START Given data

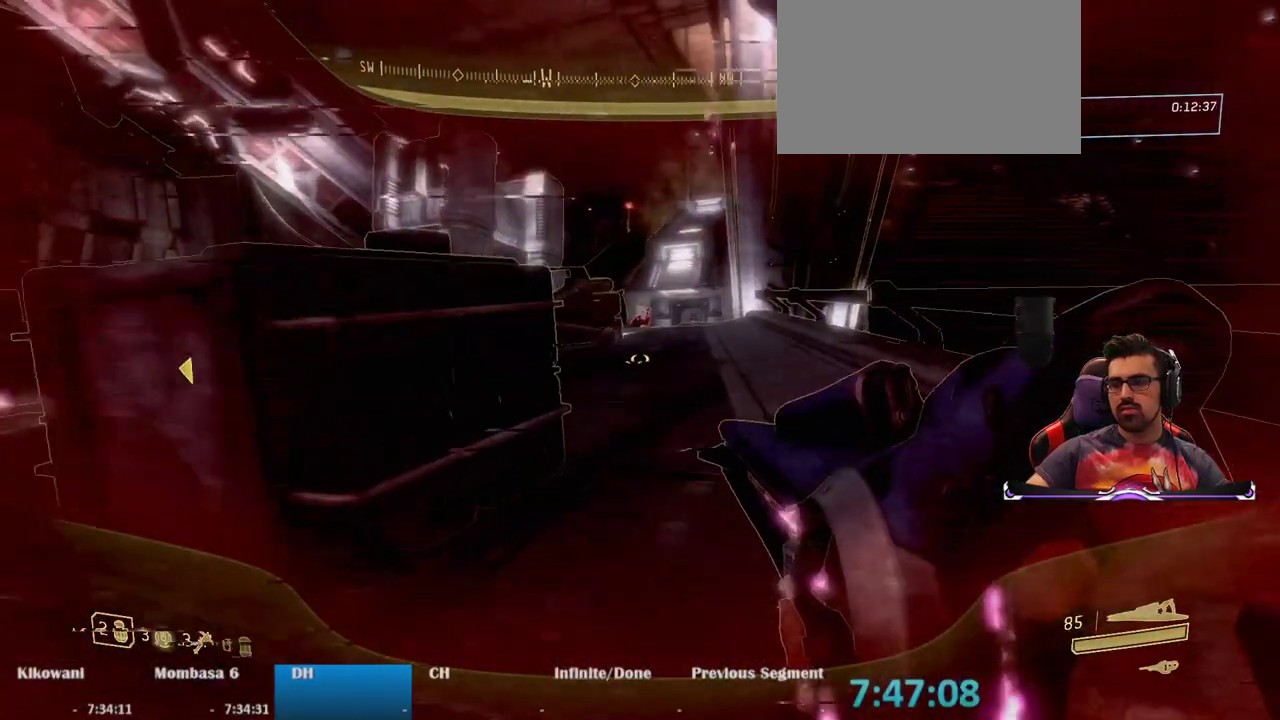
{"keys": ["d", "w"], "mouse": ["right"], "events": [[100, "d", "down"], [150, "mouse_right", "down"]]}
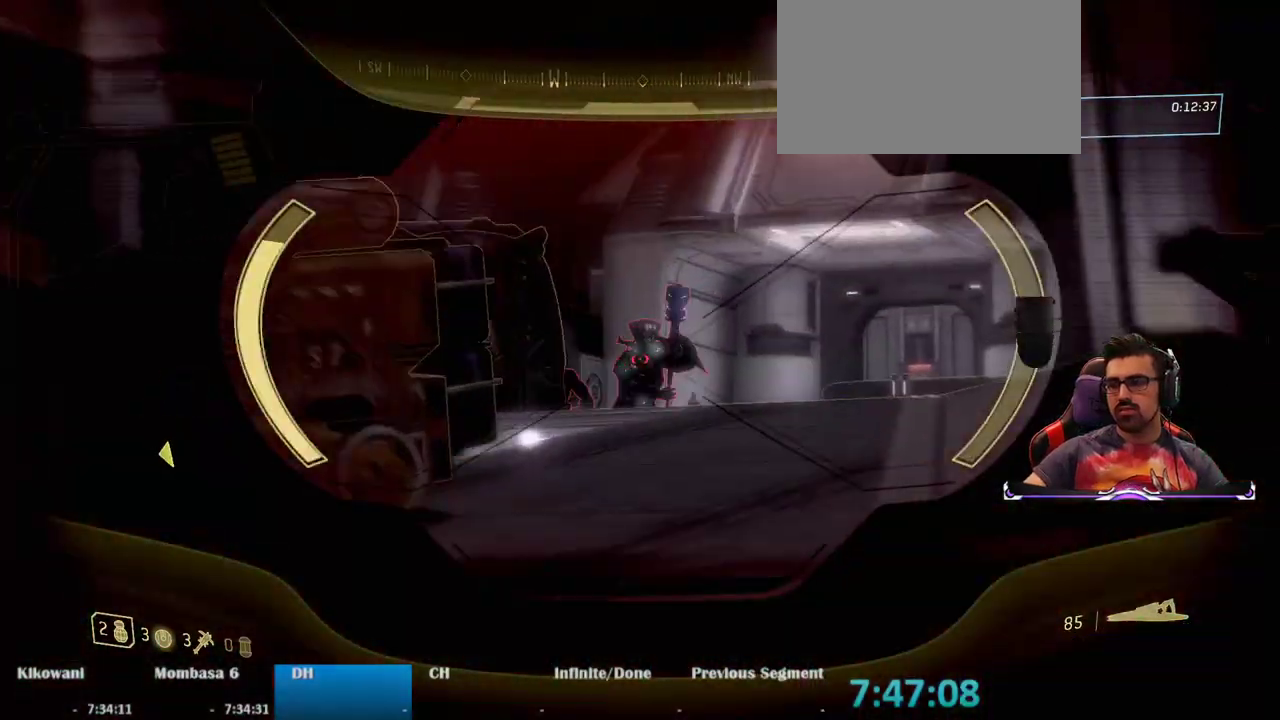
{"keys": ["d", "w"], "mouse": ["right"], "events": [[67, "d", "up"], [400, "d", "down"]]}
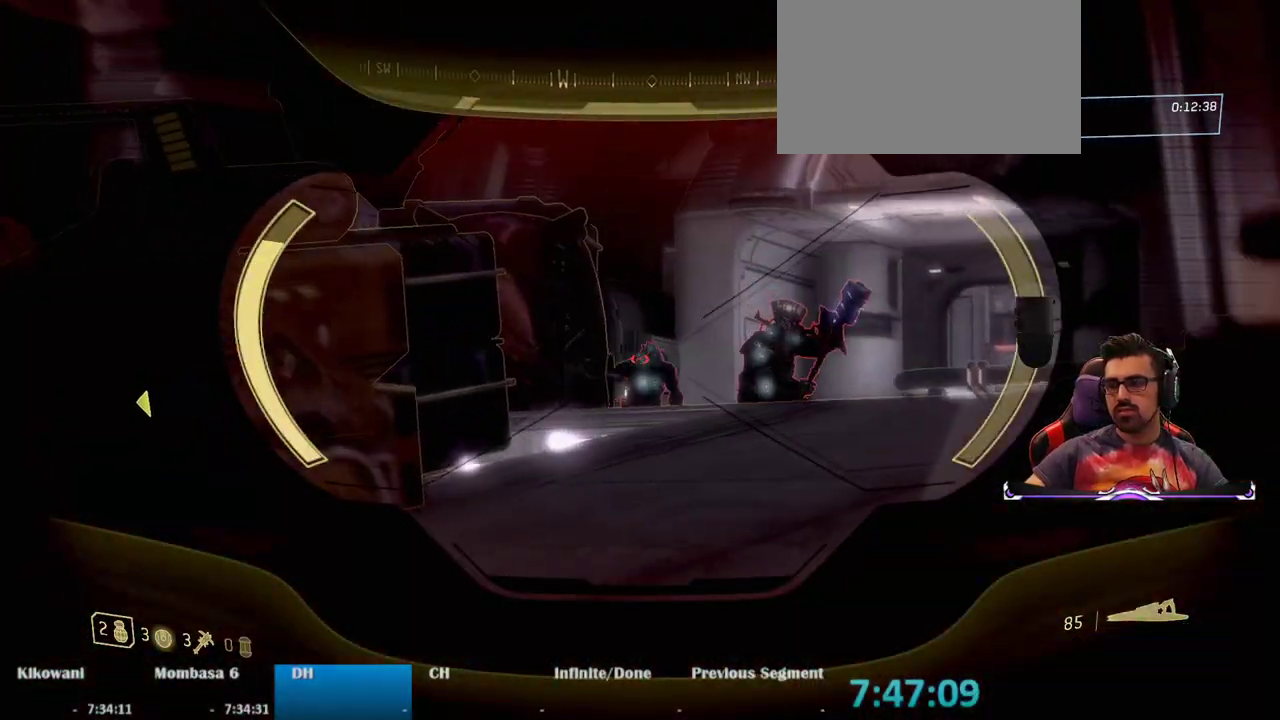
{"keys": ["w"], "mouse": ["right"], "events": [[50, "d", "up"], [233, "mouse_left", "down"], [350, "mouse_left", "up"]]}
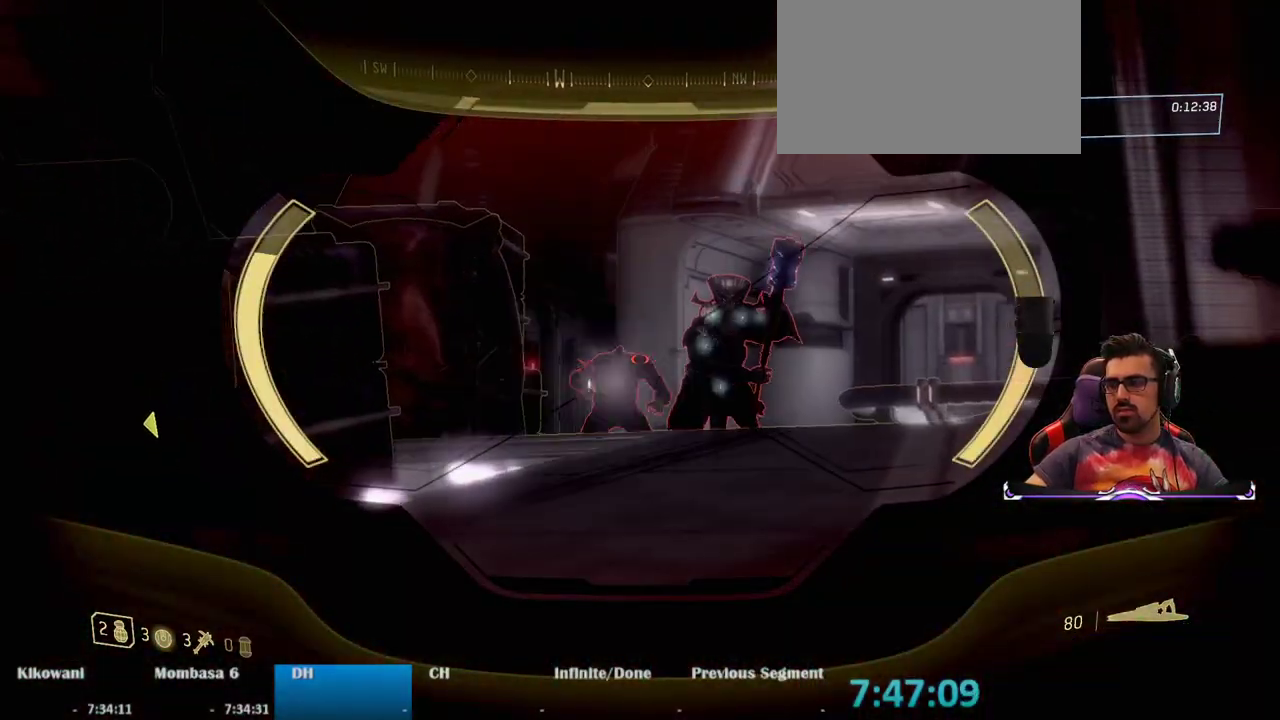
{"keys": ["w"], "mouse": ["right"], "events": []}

END Given data

» What you should do
Quote each line of the listing exactly, but leave the pictures out.

» Reply
{"keys": ["d", "w"], "mouse": ["right"], "events": [[100, "d", "down"], [150, "mouse_right", "down"]]}
{"keys": ["d", "w"], "mouse": ["right"], "events": [[67, "d", "up"], [400, "d", "down"]]}
{"keys": ["w"], "mouse": ["right"], "events": [[50, "d", "up"], [233, "mouse_left", "down"], [350, "mouse_left", "up"]]}
{"keys": ["w"], "mouse": ["right"], "events": []}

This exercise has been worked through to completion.